____ Working data

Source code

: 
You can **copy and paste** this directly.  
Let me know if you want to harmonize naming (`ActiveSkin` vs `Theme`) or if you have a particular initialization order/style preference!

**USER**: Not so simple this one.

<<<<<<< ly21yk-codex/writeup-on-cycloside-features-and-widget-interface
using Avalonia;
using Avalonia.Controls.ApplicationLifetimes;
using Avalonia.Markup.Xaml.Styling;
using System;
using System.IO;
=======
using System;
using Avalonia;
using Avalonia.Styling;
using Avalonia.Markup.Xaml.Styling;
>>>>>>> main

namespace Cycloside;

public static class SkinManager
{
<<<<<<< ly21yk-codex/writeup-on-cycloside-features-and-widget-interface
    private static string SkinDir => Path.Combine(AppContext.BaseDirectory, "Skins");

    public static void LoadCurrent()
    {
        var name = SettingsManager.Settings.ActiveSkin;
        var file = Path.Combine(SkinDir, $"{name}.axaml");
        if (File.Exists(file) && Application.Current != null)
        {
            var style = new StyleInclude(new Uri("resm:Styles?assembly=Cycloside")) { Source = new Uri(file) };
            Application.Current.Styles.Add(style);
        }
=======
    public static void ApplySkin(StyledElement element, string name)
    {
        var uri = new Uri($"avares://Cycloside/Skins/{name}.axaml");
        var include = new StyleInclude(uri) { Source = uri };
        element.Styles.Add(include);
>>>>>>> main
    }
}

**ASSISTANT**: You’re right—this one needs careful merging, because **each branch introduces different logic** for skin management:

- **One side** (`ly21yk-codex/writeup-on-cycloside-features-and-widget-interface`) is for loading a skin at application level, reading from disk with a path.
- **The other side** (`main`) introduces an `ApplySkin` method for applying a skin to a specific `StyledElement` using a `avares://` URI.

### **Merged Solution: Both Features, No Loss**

________

* [Assignment]:
Rewrite every line of the data above as a numbered list, one line per item, and drop the blank lines.

* [Task solution]:
1. Source code
2. : 
3. You can **copy and paste** this directly.  
4. Let me know if you want to harmonize naming (`ActiveSkin` vs `Theme`) or if you have a particular initialization order/style preference!
5. **USER**: Not so simple this one.
6. <<<<<<< ly21yk-codex/writeup-on-cycloside-features-and-widget-interface
7. using Avalonia;
8. using Avalonia.Controls.ApplicationLifetimes;
9. using Avalonia.Markup.Xaml.Styling;
10. using System;
11. using System.IO;
12. =======
13. using System;
14. using Avalonia;
15. using Avalonia.Styling;
16. using Avalonia.Markup.Xaml.Styling;
17. >>>>>>> main
18. namespace Cycloside;
19. public static class SkinManager
20. {
21. <<<<<<< ly21yk-codex/writeup-on-cycloside-features-and-widget-interface
22.     private static string SkinDir => Path.Combine(AppContext.BaseDirectory, "Skins");
23.     public static void LoadCurrent()
24.     {
25.         var name = SettingsManager.Settings.ActiveSkin;
26.         var file = Path.Combine(SkinDir, $"{name}.axaml");
27.         if (File.Exists(file) && Application.Current != null)
28.         {
29.             var style = new StyleInclude(new Uri("resm:Styles?assembly=Cycloside")) { Source = new Uri(file) };
30.             Application.Current.Styles.Add(style);
31.         }
32. =======
33.     public static void ApplySkin(StyledElement element, string name)
34.     {
35.         var uri = new Uri($"avares://Cycloside/Skins/{name}.axaml");
36.         var include = new StyleInclude(uri) { Source = uri };
37.         element.Styles.Add(include);
38. >>>>>>> main
39.     }
40. }
41. **ASSISTANT**: You’re right—this one needs careful merging, because **each branch introduces different logic** for skin management:
42. - **One side** (`ly21yk-codex/writeup-on-cycloside-features-and-widget-interface`) is for loading a skin at application level, reading from disk with a path.
43. - **The other side** (`main`) introduces an `ApplySkin` method for applying a skin to a specific `StyledElement` using a `avares://` URI.
44. ### **Merged Solution: Both Features, No Loss**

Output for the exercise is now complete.